Most members can count on one hand the number of procedures they have carried out – often with different combinations of volunteers and at different times. Not that they allow that to daunt them.
"One of the insecurities that hospitals have is that we don’t have all the safeguards and the fact we don’t have a plan for in case this or that happens," Tim says.
"Hospitals are supported by decades of patients – how are we supposed to have a complete database of scenarios? We have an idea of what can go wrong and what we are entitled to and not entitled to do.
"I was told once one of the best volunteers was not a medic but a professional golfer because she was able to make decisions, work independently, and just do it. You come up with a solution."
Unlike Mike, Tim is a little less private about his personal life.

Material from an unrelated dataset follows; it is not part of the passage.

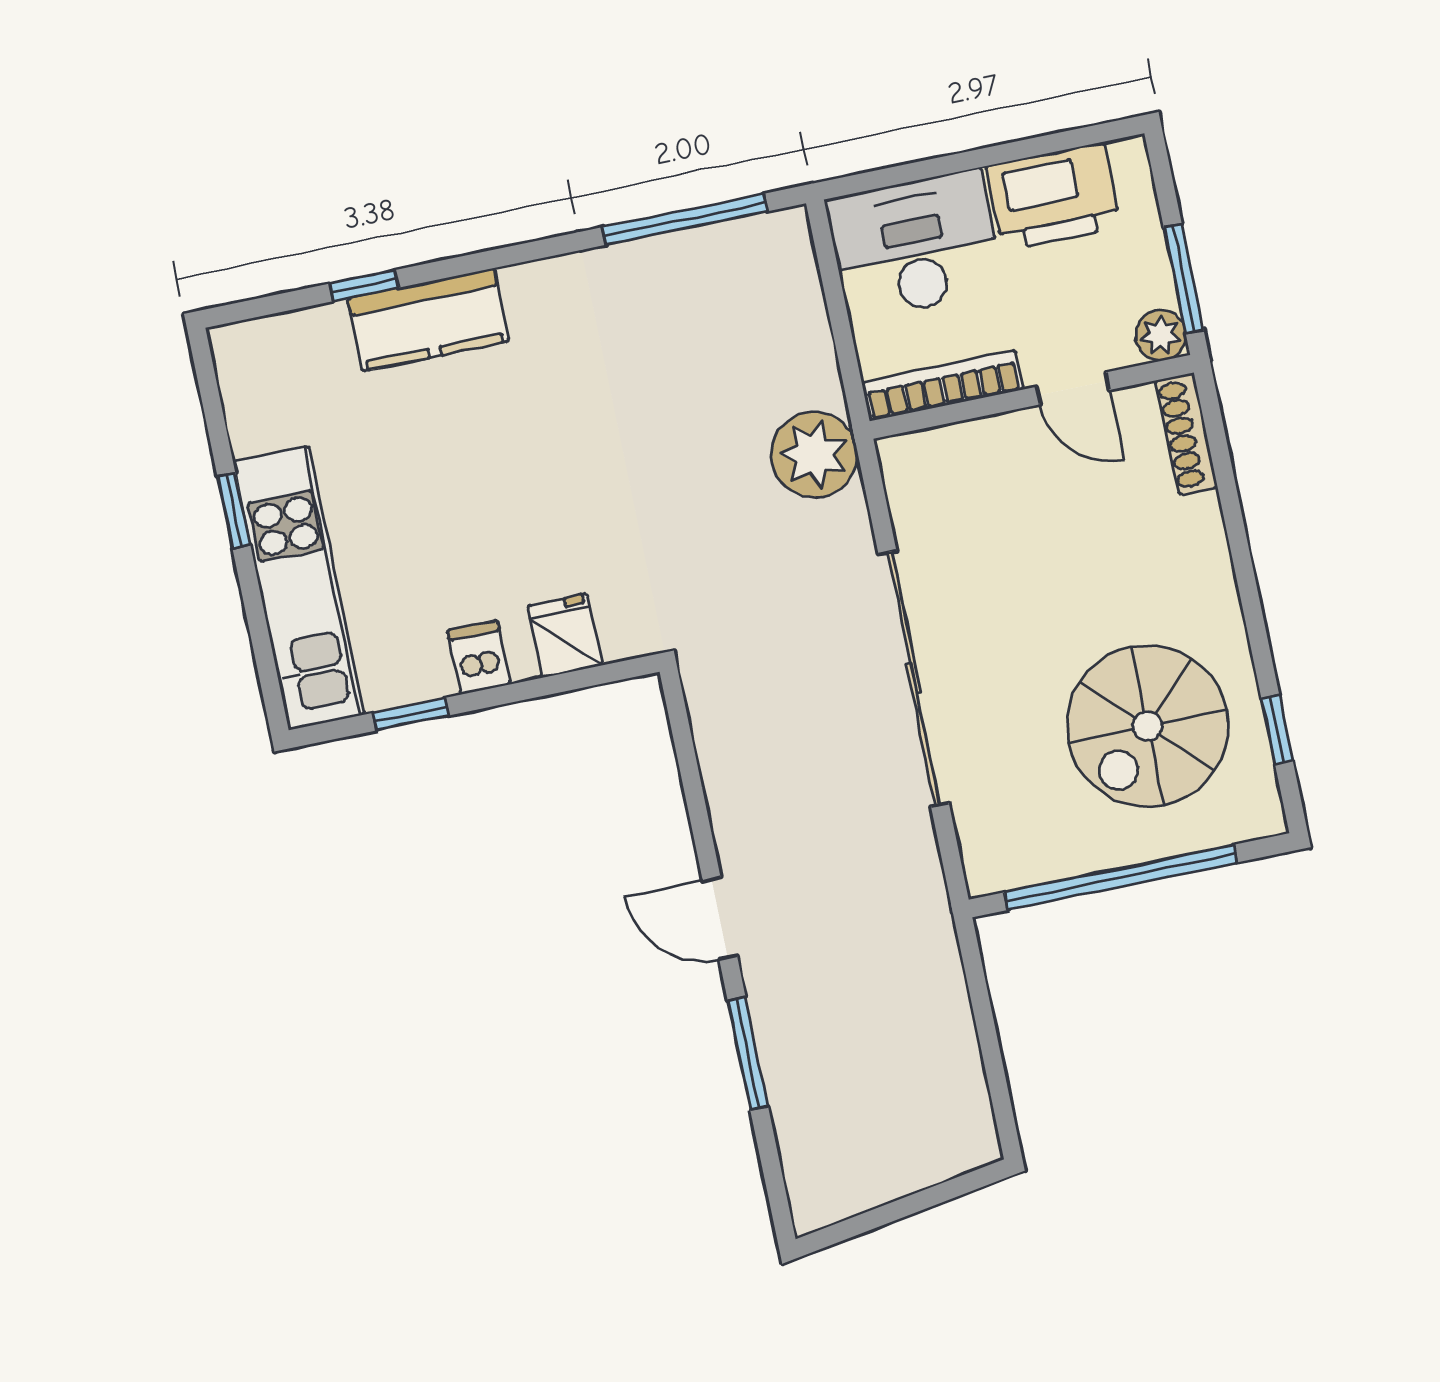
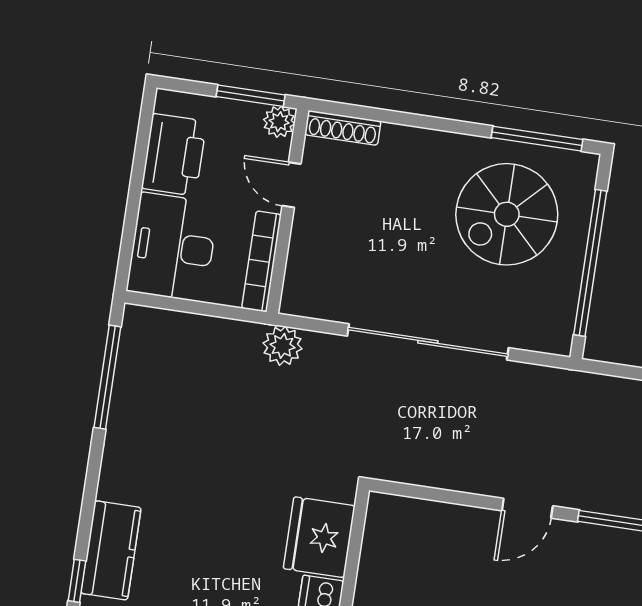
door: (1073, 388) -> (291, 185), swing flipped
plant: (814, 455) -> (283, 346), width x0.73, depth x0.73
fridge: (565, 636) -> (319, 537), width x1.88, depth x1.34
spiral stairs: (1147, 726) -> (507, 214), turned 90
window: (1277, 730) -> (537, 139), width x2.17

A student landlord in Sheffield, he is 47 years old – but stresses that he doesn't want to give the impression that cryonics is just for the middle-aged.
When asked what his family think about his plans (Tim's head will be preserved in Alcor) he asks his daughter sat in the car with him. Her reaction is that "it's pretty cool".
"My wife just doesn’t care, she’s not bothered," he continues.
"The most resistance I got was from my dad who would say it’s immoral, he would say it’s against nature. I think I managed to get him to cooperate by saying: ‘Don’t I at least get to have my own choice about what I want to do?' That was the key.